Table 1 shows the statistics of our dataset which contains 2796 tables with completely correct annotations, and it is compared with the ICDAR 2013 Dataset. Firstly, thanks to the automatic annotating capability of TableRobot, the scale of our dataset is much larger than the ICDAR 2013 dataset. Secondly, TableRobot can effectively annotate the complex table which contains spanning cells. Finally, the rate of less-line table in our dataset is 82.9% while the ICDAR 2013 dataset is 46.8%. In fact, the less-line tables are more common, but the task of less-line table recognition is still a challenge for researchers. Therefore, TableRobot can generate correct annotations for heterogeneous tables, which is useful for the construction of a diversified dataset.

Table 1 Statistics of the Our Dataset and the ICDAR Dataset

4.3.2 Feasibility

In order to verify whether our dataset is suitable for training deep learning network, we conduct two groups of experiments.
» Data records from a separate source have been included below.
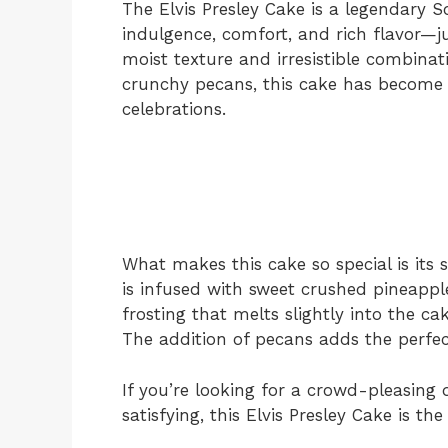
The Elvis Presley Cake is a legendary S
indulgence, comfort, and rich flavor—ju
moist texture and irresistible combinat
crunchy pecans, this cake has become a
celebrations.
What makes this cake so special is its s
is infused with sweet crushed pineappl
frosting that melts slightly into the ca
The addition of pecans adds the perfec
If you’re looking for a crowd-pleasing 
satisfying, this Elvis Presley Cake is the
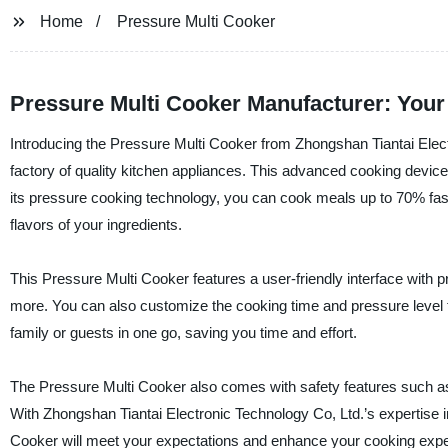
Home
Pressure Multi Cooker
Pressure Multi Cooker Manufacturer: Your 
Introducing the Pressure Multi Cooker from Zhongshan Tiantai Elect
factory of quality kitchen appliances. This advanced cooking device
its pressure cooking technology, you can cook meals up to 70% faste
flavors of your ingredients.
This Pressure Multi Cooker features a user-friendly interface with p
more. You can also customize the cooking time and pressure level to
family or guests in one go, saving you time and effort.
The Pressure Multi Cooker also comes with safety features such as 
With Zhongshan Tiantai Electronic Technology Co, Ltd.’s expertise in
Cooker will meet your expectations and enhance your cooking expe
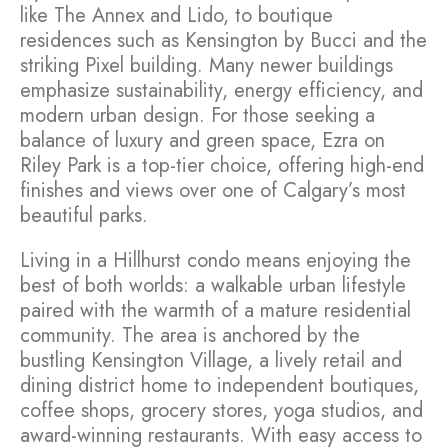
like The Annex and Lido, to boutique
residences such as Kensington by Bucci and the
striking Pixel building. Many newer buildings
emphasize sustainability, energy efficiency, and
modern urban design. For those seeking a
balance of luxury and green space, Ezra on
Riley Park is a top-tier choice, offering high-end
finishes and views over one of Calgary’s most
beautiful parks.
Living in a Hillhurst condo means enjoying the
best of both worlds: a walkable urban lifestyle
paired with the warmth of a mature residential
community. The area is anchored by the
bustling Kensington Village, a lively retail and
dining district home to independent boutiques,
coffee shops, grocery stores, yoga studios, and
award-winning restaurants. With easy access to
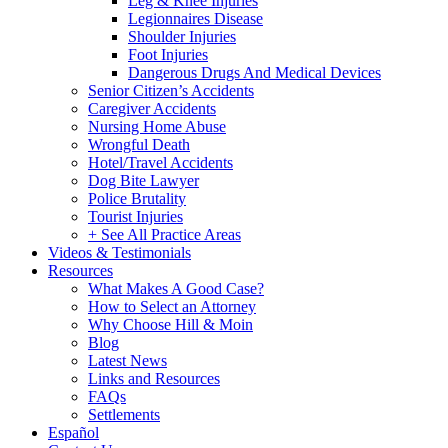
Leg & Knee Injuries
Legionnaires Disease
Shoulder Injuries
Foot Injuries
Dangerous Drugs And Medical Devices
Senior Citizen’s Accidents
Caregiver Accidents
Nursing Home Abuse
Wrongful Death
Hotel/Travel Accidents
Dog Bite Lawyer
Police Brutality
Tourist Injuries
+ See All Practice Areas
Videos & Testimonials
Resources
What Makes A Good Case?
How to Select an Attorney
Why Choose Hill & Moin
Blog
Latest News
Links and Resources
FAQs
Settlements
Español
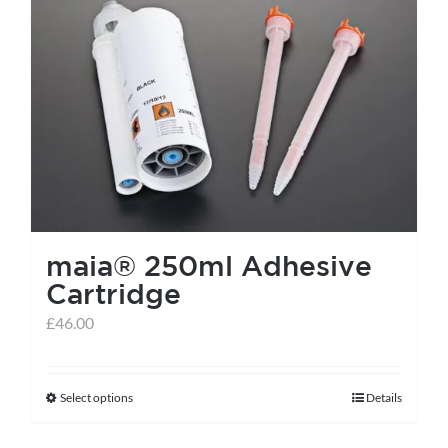
maia® 250ml Adhesive
Cartridge
£
46.00
Select options
Details
This
product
In the existing dataset, the annotations of TableBank are not suitable for table recognition, since the scale of the ICDAR 2013 dataset is too small to be used as training set, but it can be used as test set.

We design four control experiments to inspect the quality and feasibility of our dataset and the SciTSR dataset is in the first group. Each experiment uses all samples of the ICDAR 2013 dataset as test set, and the results are shown in Table 2.

Table 2 Evaluation results
  • We randomly sample 1600 tables from our dataset and randomly sample 1600 tables from the SciTSR dataset as two training sets to train the network. Under the same size of training set, the F1 value corresponding to our dataset has increased by 10 percentage points.

  • We use the whole samples of each dataset as the training set, and the result shows that the F1 value of our dataset is the highest.

The above experimental results strongly prove that the dataset created by TableRobot is effective for using deep learning method.

5 Conclusion

In this paper, we propose TableRobot, an automatic annotation method for heterogeneous tables. We use TableRobot to process the LaTex documents crawled from the Internet, and generate a table annotation dataset. The results show that TableRobot is capable of annotating datasets with the accuracy of 93.2%. Moreover, we verify the feasibility of our dataset in training deep learning network, the network trained on our dataset achieves state-of-the-art performance, which proves that TableRobot improve the performance of deep learning networks. We believe that TableRobot will play an important role in the development of table recognition and document analysis.